• _STATED EXERCISE_
Report every line of the listing below that contains the word "page".

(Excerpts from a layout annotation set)

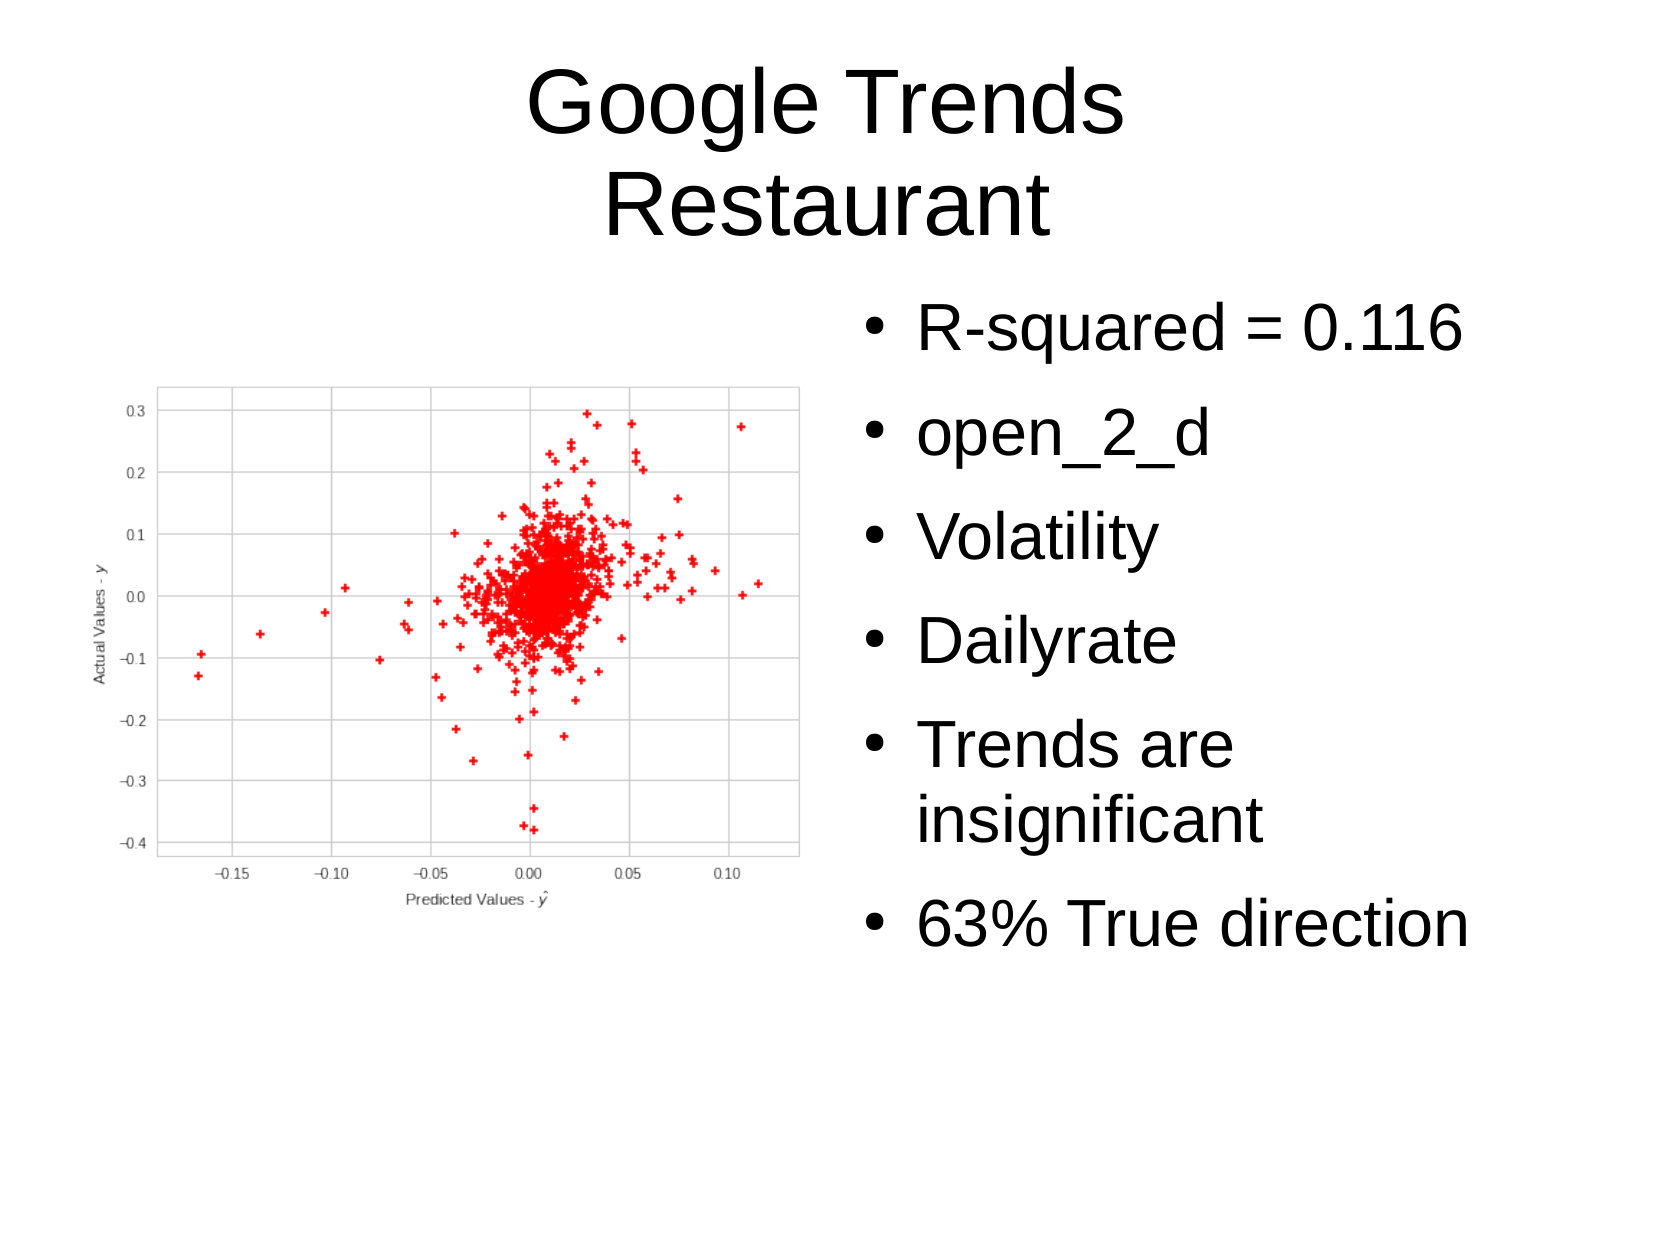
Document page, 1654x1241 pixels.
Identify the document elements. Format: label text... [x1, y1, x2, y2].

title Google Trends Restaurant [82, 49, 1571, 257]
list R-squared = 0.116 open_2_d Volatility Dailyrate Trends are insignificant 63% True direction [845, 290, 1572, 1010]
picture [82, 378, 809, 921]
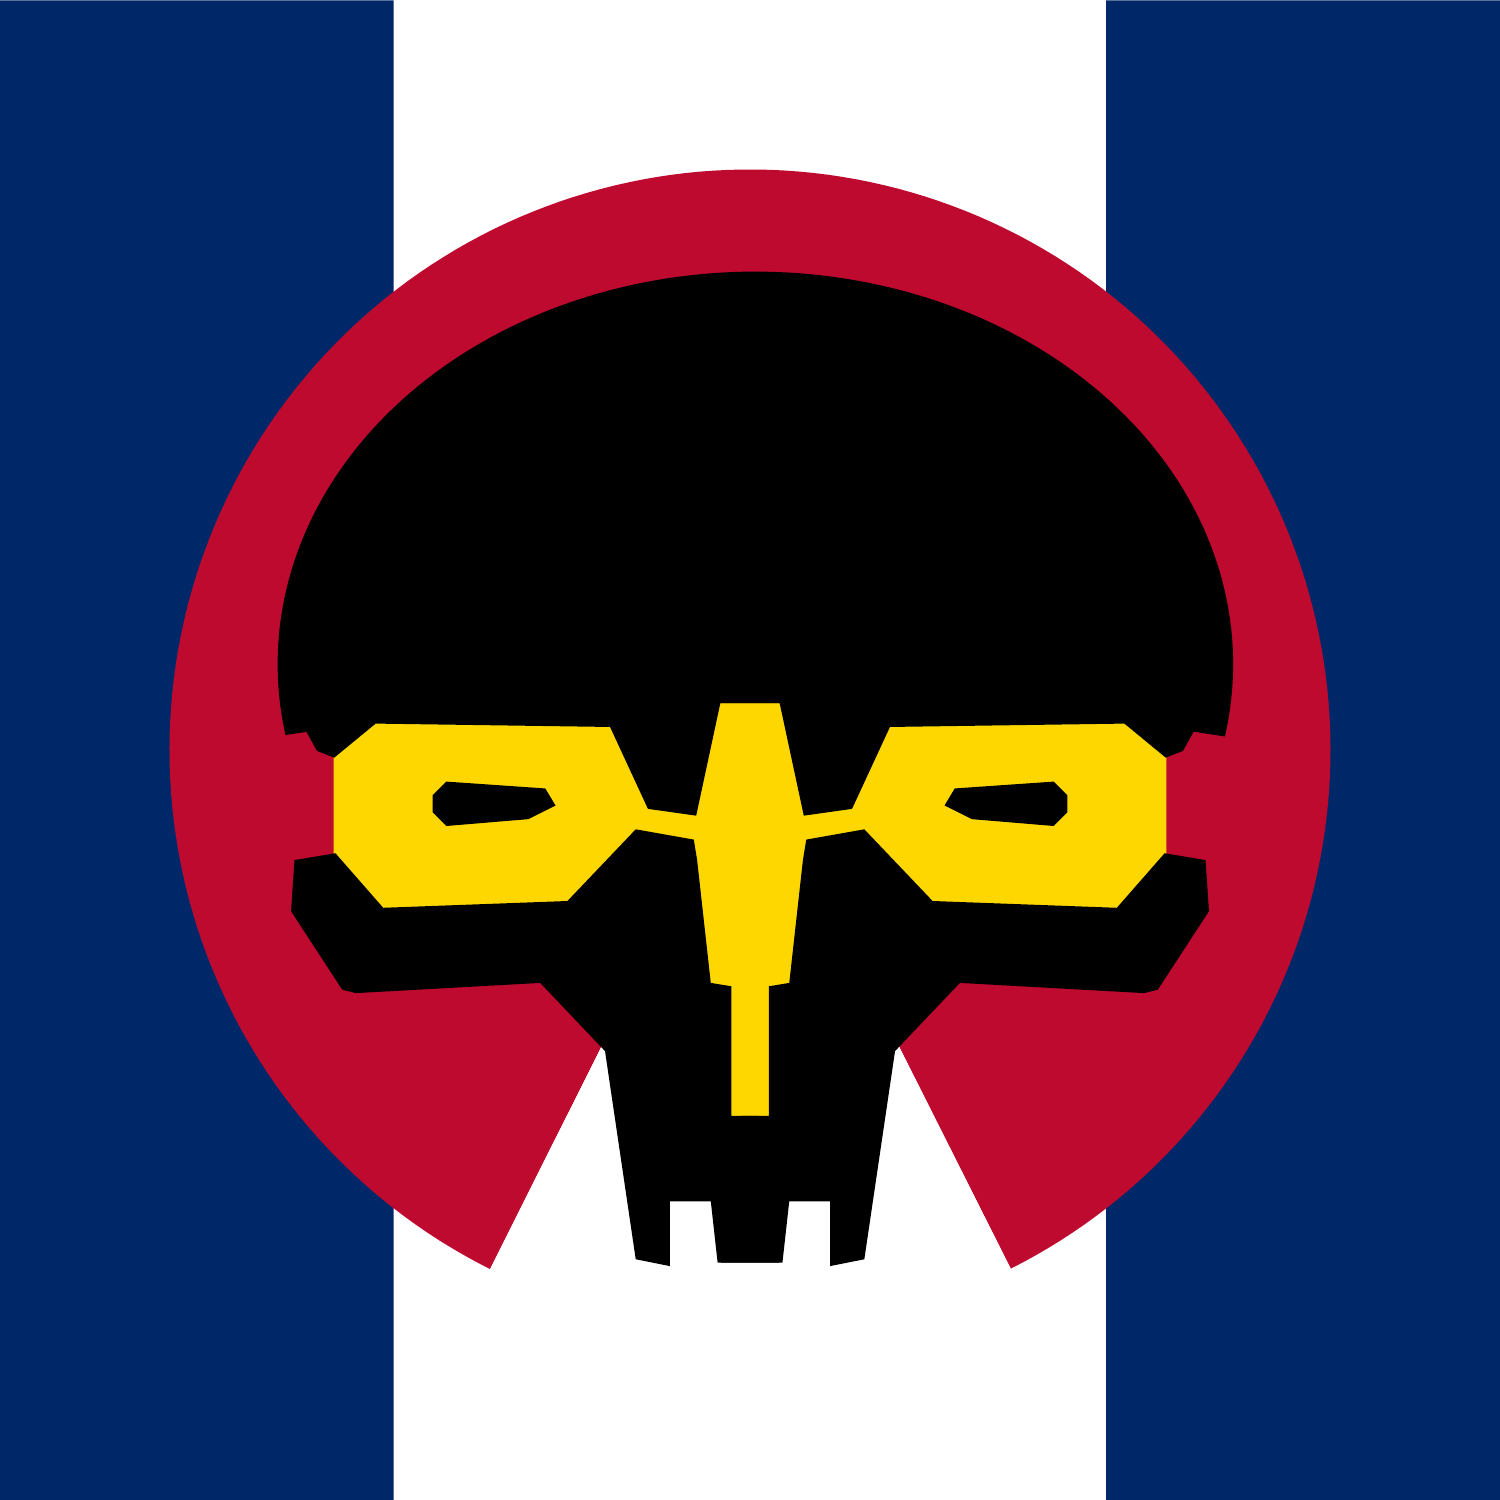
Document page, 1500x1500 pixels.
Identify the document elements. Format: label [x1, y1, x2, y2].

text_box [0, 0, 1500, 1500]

• _OUTPUT OF THE EXERCISE_
Document page, 1654x1241 pixels.
Document page, 1500x1500 pixels.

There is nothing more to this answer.